Former Arkansas governor Mike “Wake up and smell the falafel” Huckabee has said that Dr. Martin Luther King Jr. would be “appalled” by Black Lives Matter, and has completely missed – or willfully chosen to manipulate – the organization’s objectives, saying, “When I hear people scream, ‘black lives matter,’ I think, ‘Of course they do.’ But all lives matter. It’s not that any life matters more than another,” which is odd proclamation to make when none of Black Lives Matter’s guiding principles come close to proposing any idea of black supremacy.
However, Huckabee’s demands for change in American immigration policy following the tragic events of Paris make it painfully clear that he sees the lives of Syrians—and all Muslims—as mattering very little. Huckabee and the 26 governors who want to illegally refuse Syrians the opportunity to settle in their states have made very damning, and flatly un-American designations about what people they believe deserve to be protected by the United States.
Huckabee and his cohorts are joined by other major political figures like Ben Carson and Jeb Bush, who have both proposed exclusionary, anti-Muslim immigration reform, while simultaneously insisting that “all lives matter.”

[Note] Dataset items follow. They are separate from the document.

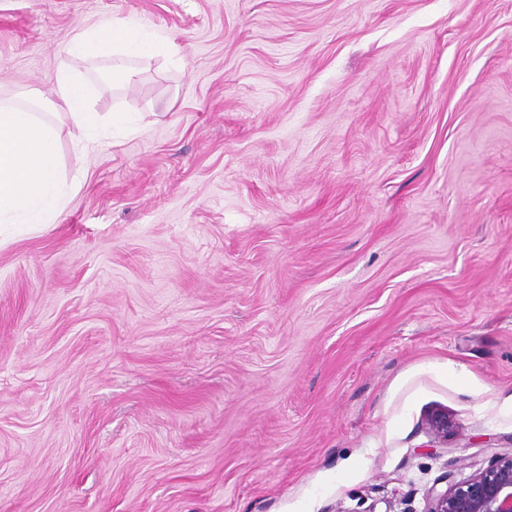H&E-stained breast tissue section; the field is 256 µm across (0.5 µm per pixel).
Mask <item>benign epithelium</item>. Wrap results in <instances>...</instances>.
<instances>
[{"mask_svg":"<svg viewBox=\"0 0 512 512\" xmlns=\"http://www.w3.org/2000/svg\"><path fill=\"white\" fill-rule=\"evenodd\" d=\"M435 443L448 442L452 428L448 411L436 410L427 418ZM446 488L432 487L425 512H512V454L498 457L483 471L463 480L445 476Z\"/></svg>","mask_w":512,"mask_h":512,"instance_id":"1","label":"benign epithelium"}]
</instances>
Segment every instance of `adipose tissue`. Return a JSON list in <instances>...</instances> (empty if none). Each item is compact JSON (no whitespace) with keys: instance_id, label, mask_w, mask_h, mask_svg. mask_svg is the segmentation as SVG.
I'll return each instance as SVG.
<instances>
[{"instance_id":"ef3b65f1","label":"adipose tissue","mask_w":512,"mask_h":512,"mask_svg":"<svg viewBox=\"0 0 512 512\" xmlns=\"http://www.w3.org/2000/svg\"><path fill=\"white\" fill-rule=\"evenodd\" d=\"M165 41H143L128 23L114 21L105 26L74 35L66 44L71 57L152 56L164 51Z\"/></svg>"}]
</instances>
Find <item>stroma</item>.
I'll return each mask as SVG.
<instances>
[{
	"mask_svg": "<svg viewBox=\"0 0 512 512\" xmlns=\"http://www.w3.org/2000/svg\"><path fill=\"white\" fill-rule=\"evenodd\" d=\"M116 19L128 82L65 54ZM64 63L131 124L0 230V512H424L512 453V0H0V101ZM167 47L163 40H156L154 43L143 41L133 26L121 20L74 35L67 42L65 52L68 56L77 58L152 56L163 52ZM427 425L434 443H448V432L452 428L447 410H436L427 418Z\"/></svg>",
	"mask_w": 512,
	"mask_h": 512,
	"instance_id": "stroma-1",
	"label": "stroma"
}]
</instances>
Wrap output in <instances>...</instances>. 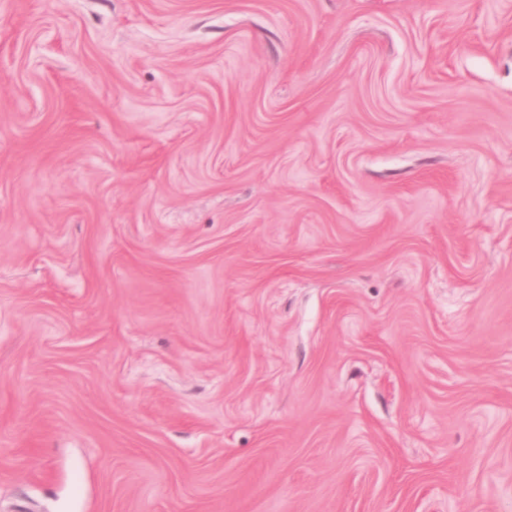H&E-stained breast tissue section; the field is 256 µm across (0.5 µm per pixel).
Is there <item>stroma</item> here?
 <instances>
[{
    "instance_id": "stroma-1",
    "label": "stroma",
    "mask_w": 512,
    "mask_h": 512,
    "mask_svg": "<svg viewBox=\"0 0 512 512\" xmlns=\"http://www.w3.org/2000/svg\"><path fill=\"white\" fill-rule=\"evenodd\" d=\"M0 512H512V0H0Z\"/></svg>"
}]
</instances>
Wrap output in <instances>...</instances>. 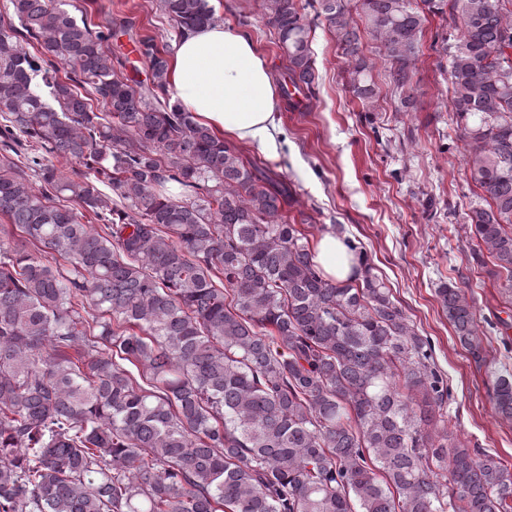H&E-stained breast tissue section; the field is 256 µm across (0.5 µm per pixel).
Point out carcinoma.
<instances>
[{"label": "carcinoma", "instance_id": "carcinoma-1", "mask_svg": "<svg viewBox=\"0 0 512 512\" xmlns=\"http://www.w3.org/2000/svg\"><path fill=\"white\" fill-rule=\"evenodd\" d=\"M376 98L347 0H312ZM415 99L426 13L448 14L452 111L469 139L473 257L512 288V0H360ZM177 35L209 0H160ZM306 5L266 0L283 97L310 98ZM0 27V512H512L500 458L439 428L450 397L420 335L356 251L346 282L314 261L291 188L170 94L168 53L129 78L112 23L71 0H8ZM84 167L64 174L56 161ZM76 203L94 223L68 207ZM487 365L472 300L435 289ZM512 421V374L489 372ZM448 470V481L438 471Z\"/></svg>", "mask_w": 512, "mask_h": 512}]
</instances>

The problem with these proposed changes to border policy is that not only does it single out a specific group of people in a way that isn’t just unconstitutional and immoral, but also has no logical basis. There is no evidence to support the idea that the United States’ current border policy puts the country’s security in any undue peril.
More importantly, these politicians, and like-minded people throughout the country, have chosen to forsake the victims of what may be the world’s most devastating ongoing humanitarian crisis. They are opting to turn their backs on the people who would most benefit from everything that America purports itself to be. Though politicians like Huckabee and Bush will publicly claim that their reluctance to accept Syrian refugees is a matter of national security, their pattern of actions as it relates to the value of non-white lives shows that they place a very different value on the existence of people different than themselves.
Even more perplexing are people like Carson and Cruz who have failed to consider their own personal histories and experiences and turn it into basic compassion for others. The Syrian refugees these folks are so eager to reject are just the latest in a long history of America’s ugly pastime of using the vulnerable as political tools. Lives don’t seem to matter nearly as much when they’re Middle Eastern, Muslim, and fleeing the horrors of war and famine. Sadly, we’ve seen this game one too many times.